Locate the line bearing "The mortgage loan together" in the material below, then reproduce it and each following line up to and including the line bearing "From the 37th".
------------------------------------
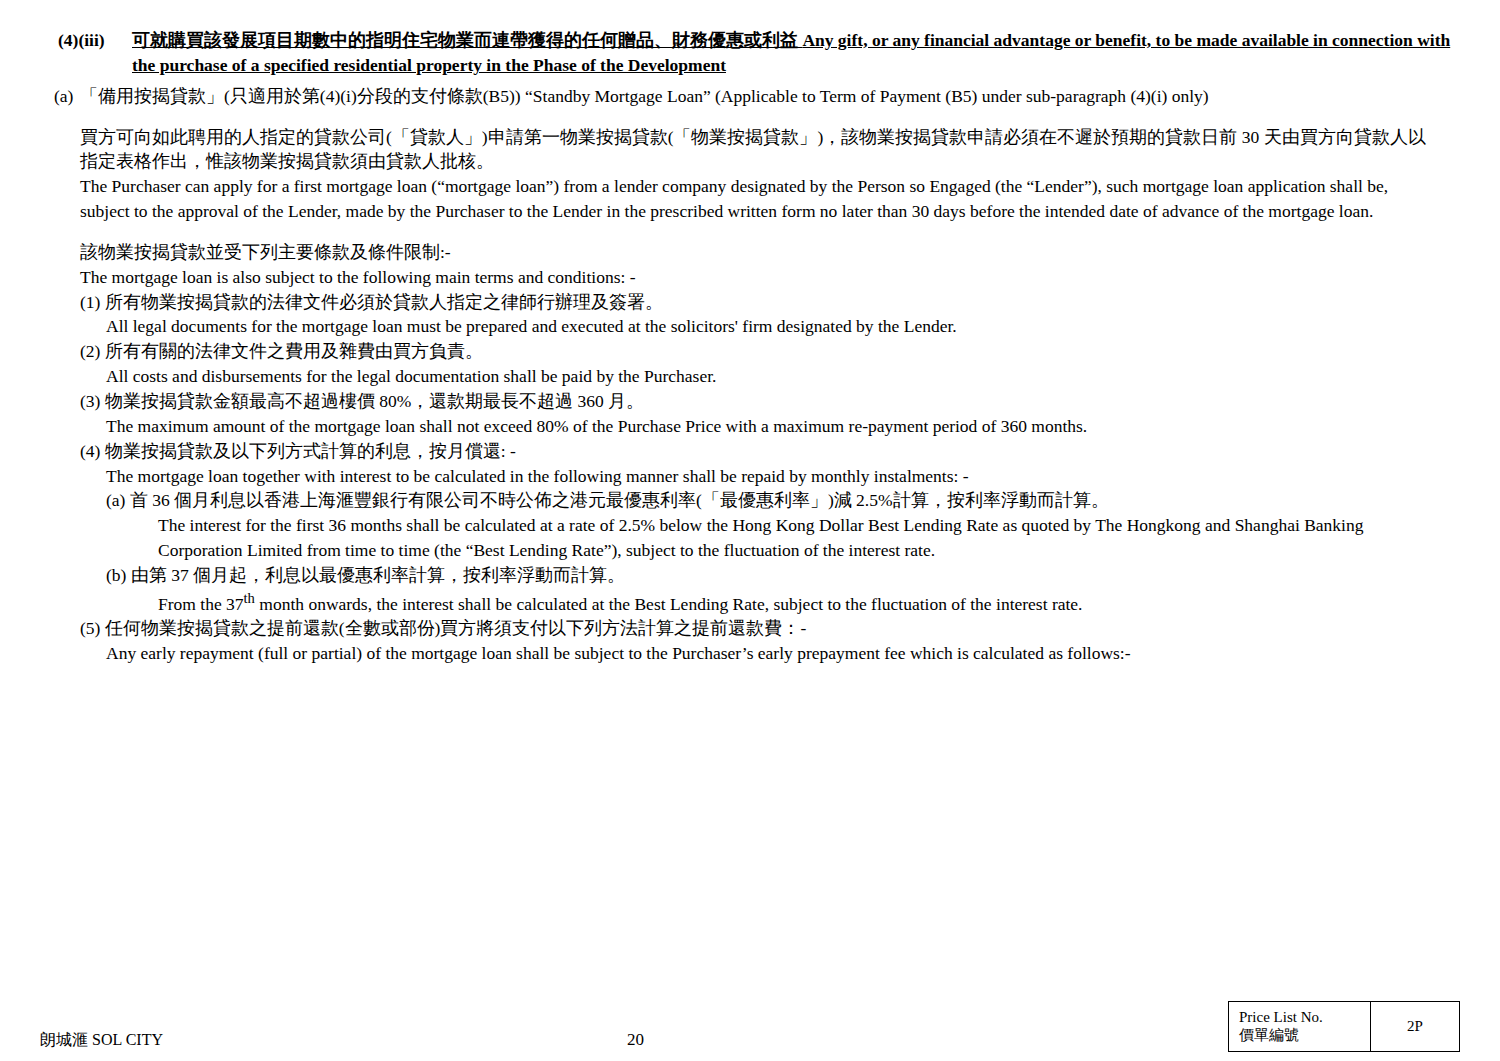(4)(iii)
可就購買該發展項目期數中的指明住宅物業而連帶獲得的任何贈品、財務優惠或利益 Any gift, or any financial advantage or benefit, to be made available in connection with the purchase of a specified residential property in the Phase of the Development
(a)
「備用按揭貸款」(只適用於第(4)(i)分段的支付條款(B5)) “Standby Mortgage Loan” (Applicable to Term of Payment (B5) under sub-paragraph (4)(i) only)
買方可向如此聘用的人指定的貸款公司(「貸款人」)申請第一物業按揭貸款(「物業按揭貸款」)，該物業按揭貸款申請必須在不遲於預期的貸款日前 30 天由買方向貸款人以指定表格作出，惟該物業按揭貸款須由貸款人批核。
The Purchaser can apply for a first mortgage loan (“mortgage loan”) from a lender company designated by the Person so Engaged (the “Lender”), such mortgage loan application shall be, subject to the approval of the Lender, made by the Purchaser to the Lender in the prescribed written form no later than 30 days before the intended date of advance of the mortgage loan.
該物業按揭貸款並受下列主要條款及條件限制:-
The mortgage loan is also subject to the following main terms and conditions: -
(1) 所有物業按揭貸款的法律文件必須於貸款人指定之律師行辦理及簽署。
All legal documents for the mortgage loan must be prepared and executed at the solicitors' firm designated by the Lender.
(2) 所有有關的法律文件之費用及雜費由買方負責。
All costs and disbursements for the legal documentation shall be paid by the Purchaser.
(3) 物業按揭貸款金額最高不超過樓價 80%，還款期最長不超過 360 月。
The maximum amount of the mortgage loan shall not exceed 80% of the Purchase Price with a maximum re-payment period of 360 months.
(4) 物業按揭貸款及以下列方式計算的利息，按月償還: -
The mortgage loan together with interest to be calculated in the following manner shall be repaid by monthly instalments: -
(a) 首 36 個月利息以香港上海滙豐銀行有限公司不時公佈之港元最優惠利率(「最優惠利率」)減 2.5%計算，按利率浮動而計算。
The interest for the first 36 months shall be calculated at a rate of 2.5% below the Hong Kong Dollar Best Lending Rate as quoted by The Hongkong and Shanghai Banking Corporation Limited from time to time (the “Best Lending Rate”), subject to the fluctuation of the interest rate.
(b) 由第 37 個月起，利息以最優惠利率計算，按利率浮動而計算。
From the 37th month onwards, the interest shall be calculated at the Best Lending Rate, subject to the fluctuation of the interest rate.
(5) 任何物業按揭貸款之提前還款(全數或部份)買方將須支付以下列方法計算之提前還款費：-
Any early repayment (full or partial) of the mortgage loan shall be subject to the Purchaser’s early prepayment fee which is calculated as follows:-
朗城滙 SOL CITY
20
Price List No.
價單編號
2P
------------------------------------
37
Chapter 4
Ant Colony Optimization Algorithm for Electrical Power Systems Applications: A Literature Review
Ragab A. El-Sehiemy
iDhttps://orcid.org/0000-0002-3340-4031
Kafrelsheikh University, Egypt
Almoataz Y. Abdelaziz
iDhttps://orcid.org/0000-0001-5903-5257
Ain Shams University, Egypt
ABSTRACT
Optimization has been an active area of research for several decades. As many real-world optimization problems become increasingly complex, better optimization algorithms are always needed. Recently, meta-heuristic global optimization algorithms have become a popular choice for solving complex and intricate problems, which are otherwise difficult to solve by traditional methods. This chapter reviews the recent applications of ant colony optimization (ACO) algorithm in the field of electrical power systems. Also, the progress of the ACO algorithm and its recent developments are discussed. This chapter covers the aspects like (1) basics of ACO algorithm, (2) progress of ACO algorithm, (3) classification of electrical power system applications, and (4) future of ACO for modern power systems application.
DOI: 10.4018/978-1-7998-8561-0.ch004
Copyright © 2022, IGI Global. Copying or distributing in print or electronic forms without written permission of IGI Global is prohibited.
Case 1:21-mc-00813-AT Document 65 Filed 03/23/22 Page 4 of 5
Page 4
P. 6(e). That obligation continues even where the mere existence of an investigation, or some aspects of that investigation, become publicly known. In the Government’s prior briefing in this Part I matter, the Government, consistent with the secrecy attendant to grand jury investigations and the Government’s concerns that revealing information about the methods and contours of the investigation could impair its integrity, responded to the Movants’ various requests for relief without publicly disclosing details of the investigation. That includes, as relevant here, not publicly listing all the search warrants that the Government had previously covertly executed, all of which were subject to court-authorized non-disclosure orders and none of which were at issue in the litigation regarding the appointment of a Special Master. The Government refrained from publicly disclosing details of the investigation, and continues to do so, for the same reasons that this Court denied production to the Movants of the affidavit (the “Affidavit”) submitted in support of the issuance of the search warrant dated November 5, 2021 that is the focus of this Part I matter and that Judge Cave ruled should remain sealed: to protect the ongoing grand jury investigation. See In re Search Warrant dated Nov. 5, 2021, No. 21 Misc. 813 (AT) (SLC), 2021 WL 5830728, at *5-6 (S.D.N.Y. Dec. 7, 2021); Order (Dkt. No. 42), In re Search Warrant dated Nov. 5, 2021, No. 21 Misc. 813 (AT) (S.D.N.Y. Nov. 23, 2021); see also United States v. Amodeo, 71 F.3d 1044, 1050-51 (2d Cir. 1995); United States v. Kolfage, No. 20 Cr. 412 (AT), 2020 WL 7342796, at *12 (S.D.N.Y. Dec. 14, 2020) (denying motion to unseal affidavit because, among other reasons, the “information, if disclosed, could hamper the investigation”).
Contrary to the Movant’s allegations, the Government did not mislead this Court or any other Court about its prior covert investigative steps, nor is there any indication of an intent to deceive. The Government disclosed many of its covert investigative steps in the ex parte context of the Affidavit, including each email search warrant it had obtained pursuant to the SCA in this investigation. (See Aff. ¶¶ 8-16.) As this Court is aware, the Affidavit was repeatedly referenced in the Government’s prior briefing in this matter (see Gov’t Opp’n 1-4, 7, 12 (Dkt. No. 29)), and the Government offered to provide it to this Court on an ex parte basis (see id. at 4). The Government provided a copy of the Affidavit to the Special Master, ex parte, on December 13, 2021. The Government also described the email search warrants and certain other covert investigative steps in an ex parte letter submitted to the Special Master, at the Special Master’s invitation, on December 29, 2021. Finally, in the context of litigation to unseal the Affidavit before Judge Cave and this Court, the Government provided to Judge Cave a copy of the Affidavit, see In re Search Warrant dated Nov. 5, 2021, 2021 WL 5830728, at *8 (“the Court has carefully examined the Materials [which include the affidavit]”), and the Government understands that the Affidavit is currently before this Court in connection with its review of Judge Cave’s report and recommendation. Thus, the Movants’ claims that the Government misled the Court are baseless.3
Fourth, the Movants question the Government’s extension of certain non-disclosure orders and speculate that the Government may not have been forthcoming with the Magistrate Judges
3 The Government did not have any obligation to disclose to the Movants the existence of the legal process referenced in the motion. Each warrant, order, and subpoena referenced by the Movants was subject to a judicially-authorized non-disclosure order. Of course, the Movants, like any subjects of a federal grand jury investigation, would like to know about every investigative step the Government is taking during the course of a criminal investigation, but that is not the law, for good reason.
------------------------------------
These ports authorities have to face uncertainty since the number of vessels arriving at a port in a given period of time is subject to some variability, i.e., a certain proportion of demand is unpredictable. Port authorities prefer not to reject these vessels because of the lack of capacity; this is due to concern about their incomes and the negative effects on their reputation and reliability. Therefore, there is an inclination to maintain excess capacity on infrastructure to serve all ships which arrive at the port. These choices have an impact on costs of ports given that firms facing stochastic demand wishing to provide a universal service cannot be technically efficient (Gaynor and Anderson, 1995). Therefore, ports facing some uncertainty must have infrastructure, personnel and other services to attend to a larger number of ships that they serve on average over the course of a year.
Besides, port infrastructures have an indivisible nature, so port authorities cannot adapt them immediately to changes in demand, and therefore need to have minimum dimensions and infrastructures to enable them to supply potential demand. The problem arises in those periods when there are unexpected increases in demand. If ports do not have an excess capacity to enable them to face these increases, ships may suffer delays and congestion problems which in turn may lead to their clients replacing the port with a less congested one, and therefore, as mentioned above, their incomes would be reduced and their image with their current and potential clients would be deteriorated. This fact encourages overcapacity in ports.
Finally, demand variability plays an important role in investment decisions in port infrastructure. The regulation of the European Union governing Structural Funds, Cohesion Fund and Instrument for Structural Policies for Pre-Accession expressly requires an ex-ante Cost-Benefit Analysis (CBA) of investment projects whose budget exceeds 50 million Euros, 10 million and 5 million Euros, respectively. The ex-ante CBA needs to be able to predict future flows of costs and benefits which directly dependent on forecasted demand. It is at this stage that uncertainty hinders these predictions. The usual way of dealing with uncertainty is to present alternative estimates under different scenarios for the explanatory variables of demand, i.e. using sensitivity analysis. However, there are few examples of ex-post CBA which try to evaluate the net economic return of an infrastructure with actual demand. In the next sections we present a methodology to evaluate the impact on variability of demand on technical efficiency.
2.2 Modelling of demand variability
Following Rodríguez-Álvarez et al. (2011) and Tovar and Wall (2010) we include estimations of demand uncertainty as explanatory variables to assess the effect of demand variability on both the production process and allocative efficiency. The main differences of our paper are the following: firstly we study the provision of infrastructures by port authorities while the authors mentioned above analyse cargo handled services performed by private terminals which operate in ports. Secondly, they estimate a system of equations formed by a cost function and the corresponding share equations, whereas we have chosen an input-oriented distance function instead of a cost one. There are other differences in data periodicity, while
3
------------------------------------
**EXPECTED ANSWER:**
The mortgage loan together with interest to be calculated in the following manner shall be repaid by monthly instalments: -
(a) 首 36 個月利息以香港上海滙豐銀行有限公司不時公佈之港元最優惠利率(「最優惠利率」)減 2.5%計算，按利率浮動而計算。
The interest for the first 36 months shall be calculated at a rate of 2.5% below the Hong Kong Dollar Best Lending Rate as quoted by The Hongkong and Shanghai Banking Corporation Limited from time to time (the “Best Lending Rate”), subject to the fluctuation of the interest rate.
(b) 由第 37 個月起，利息以最優惠利率計算，按利率浮動而計算。
From the 37th month onwards, the interest shall be calculated at the Best Lending Rate, subject to the fluctuation of the interest rate.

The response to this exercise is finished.